Stéphane Boudreau, professeur titulaire au Département de biologie et membre régulier du Centre d’études nordiques, Université Laval
 
Faits saillants :
  • La réserve écologique de l’Île-Brion a été créée en 1988 pour protéger, sur 95 % de sa superficie, des écosystèmes représentatifs de l’archipel des îles de la Madeleine et exceptionnels à l’échelle du Québec. La faune et la flore qu’on y trouve justifient sa protection.
  • Il n’est pas possible de circuler dans une réserve écologique à moins d’obtenir une autorisation du MELCC. Une petite partie à l’ouest de l’île Brion est exclue des délimitations de la réserve écologique et demeure donc accessible au grand public.
  • L’île présente un attrait particulier pour l’observation des oiseaux rares ou menacés et pour celle des grandes colonies d’oiseaux marins. Un total de 166 espèces peuvent y être observées.
  • La consultation publique sur les demandes de la Communauté maritime (constituée de la Municipalité des Îles-de-la-Madeleine et de la Municipalité de Grosse-Île) a été tenue par le BAPE à l’automne 2018. À la demande du MELCC, elle visait à évaluer les impacts de la demande de la Communauté maritime de moduler le statut de protection de l’île Brion afin de permettre la chasse commerciale aux phoques gris dans une partie de la réserve écologique.
  • Les données de Pêches et Océans Canada (MPO) présentées dans le cadre de la consultation du BAPE ont démontré que l’augmentation des phoques gris influence les stocks de poissons.
  • En plus de cette première recherche sur l’impact des phoques gris sur les écosystèmes dunaires, réalisée avec l’Université Laval, une deuxième recherche est prévue avec l’Université du Québec à Rimouski. Les chercheurs se pencheront sur la dynamique morphologique côtière.

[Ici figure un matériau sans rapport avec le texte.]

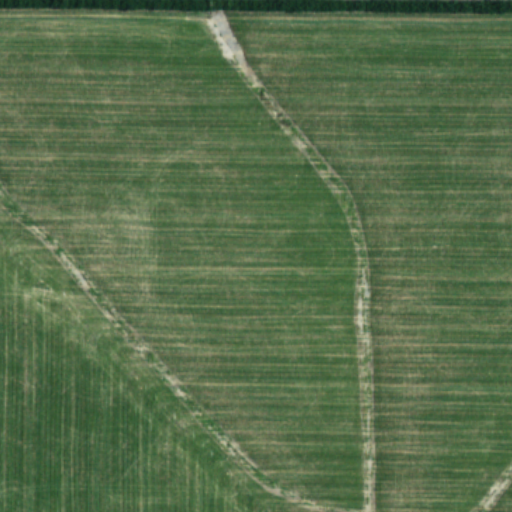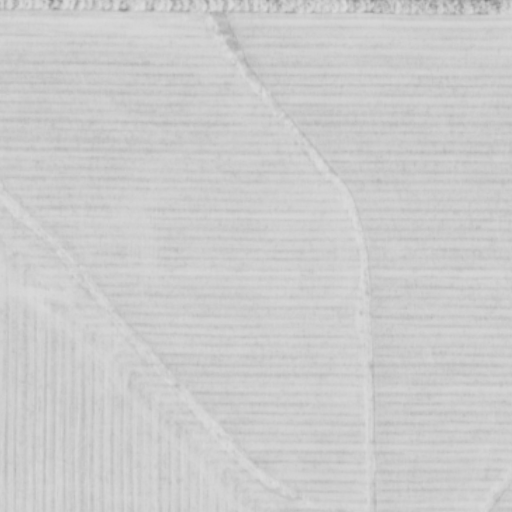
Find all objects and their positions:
crop: (255, 255)
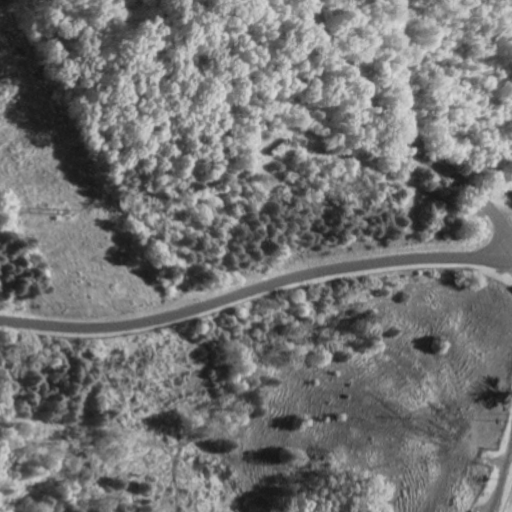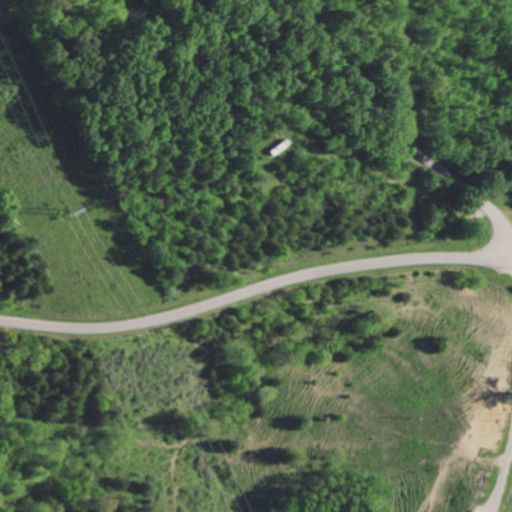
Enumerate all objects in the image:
road: (394, 133)
road: (254, 288)
road: (500, 463)
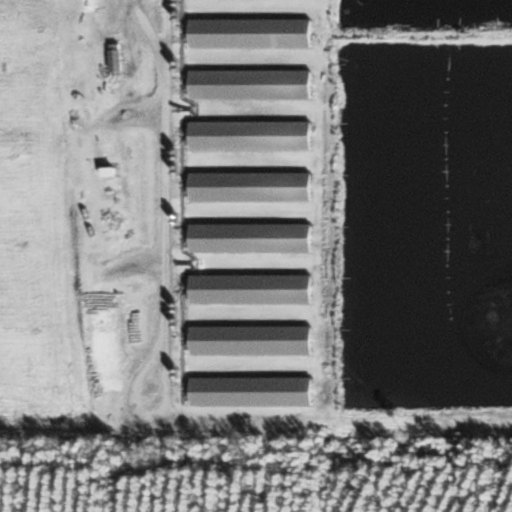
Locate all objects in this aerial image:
road: (26, 21)
building: (253, 33)
building: (117, 58)
building: (253, 84)
building: (253, 135)
building: (253, 186)
building: (253, 238)
building: (253, 289)
building: (253, 340)
building: (254, 392)
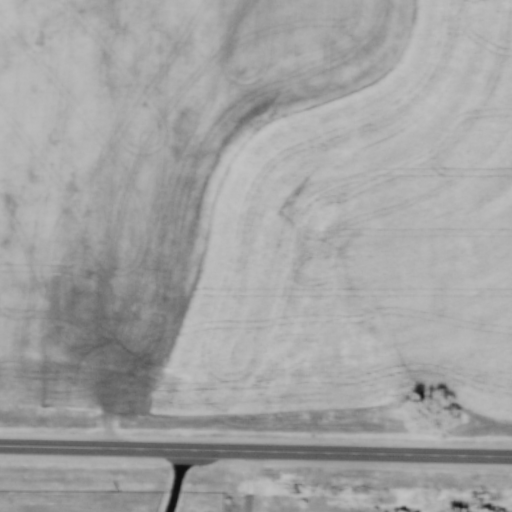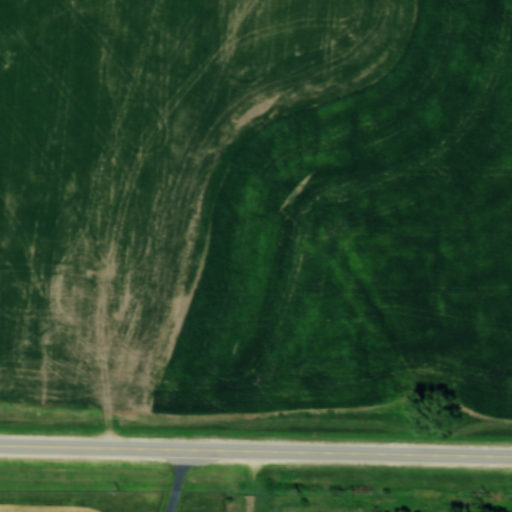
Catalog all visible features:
road: (255, 449)
road: (175, 480)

  • Un comité de gestion composé de représentants du MELCC et de la Communauté maritime a été créé afin de discuter des besoins en infrastructures et en transport ainsi que de la relance du programme éducatif.
  • Des investissements pouvant atteindre 500 000 $ dans les infrastructures de l’île Brion et 30 000 $ dans la relance du programme éducatif avaient été annoncés en août 2018. Un comité de gestion conjoint voit à mettre en œuvre ces engagements.
 
Liens connexes :
 
Pour en savoir plus sur l’île Brion :
www.attentionfragiles.org/docs/fichiers/ilebrion_web_page.pdf.
 
Pour en savoir plus sur le rapport du BAPE :
www.bape.gouv.qc.ca/fr/dossiers/consultation-publique-reserve-ecologique-ile-brion-iles-de-la-madeleine/.
 
Pour en savoir plus sur le réseau d’aires protégées québécois : www.environnement.gouv.qc.ca/biodiversite/aires_protegees/registre/.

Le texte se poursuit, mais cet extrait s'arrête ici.